Linking Gaussian Process regression with data-driven manifold embeddings for nonlinear data fusion
This work addresses the challenge of accurate statistical modeling with limited high-fidelity data, which is incremental as it builds on existing multifidelity fusion techniques by incorporating mathematical algorithms and connections to embedology.
The paper tackles the problem of improving prediction accuracy in Gaussian Process regression by fusing few high-fidelity data with many low-fidelity data, demonstrating that using additional functions like derivatives or shifts of the low-fidelity model can drastically enhance the approximation of the high-fidelity function.

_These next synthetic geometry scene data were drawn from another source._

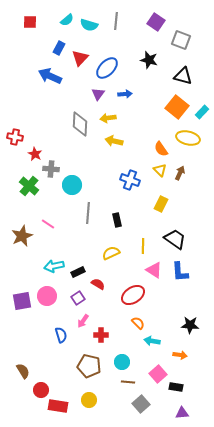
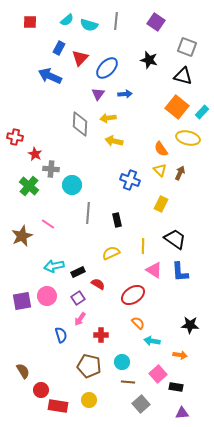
gray square at (181, 40): moved 6 px right, 7 px down
pink arrow at (83, 321): moved 3 px left, 2 px up
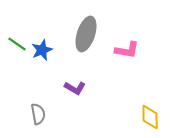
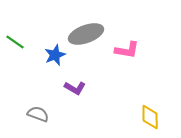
gray ellipse: rotated 52 degrees clockwise
green line: moved 2 px left, 2 px up
blue star: moved 13 px right, 5 px down
gray semicircle: rotated 60 degrees counterclockwise
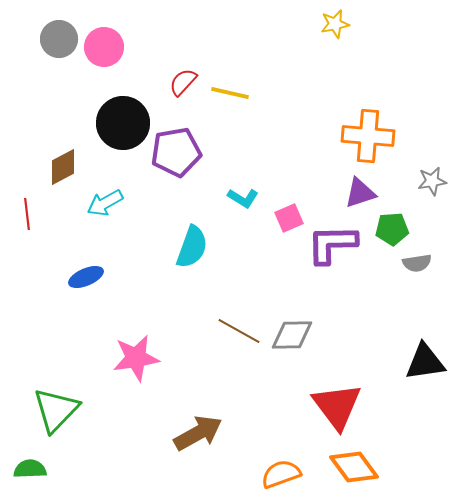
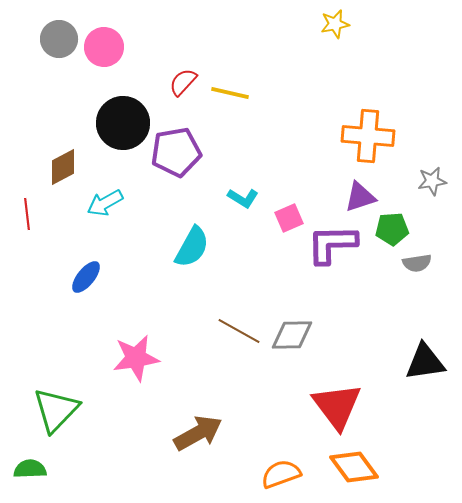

In statistical modeling with Gaussian Process regression, it has been shown that combining (few) high-fidelity data with (many) low-fidelity data can enhance prediction accuracy, compared to prediction based on the few high-fidelity data only. Such information fusion techniques for multifidelity data commonly approach the high-fidelity model $f_h(t)$ as a function of two variables $(t,y)$, and then using $f_l(t)$ as the $y$ data. More generally, the high-fidelity model can be written as a function of several variables $(t,y_1,y_2....)$; the low-fidelity model $f_l$ and, say, some of its derivatives, can then be substituted for these variables. In this paper, we will explore mathematical algorithms for multifidelity information fusion that use such an approach towards improving the representation of the high-fidelity function with only a few training data points. Given that $f_h$ may not be a simple function -- and sometimes not even a function -- of $f_l$, we demonstrate that using additional functions of $t$, such as derivatives or shifts of $f_l$, can drastically improve the approximation of $f_h$ through Gaussian Processes. We also point out a connection with "embedology" techniques from topology and dynamical systems.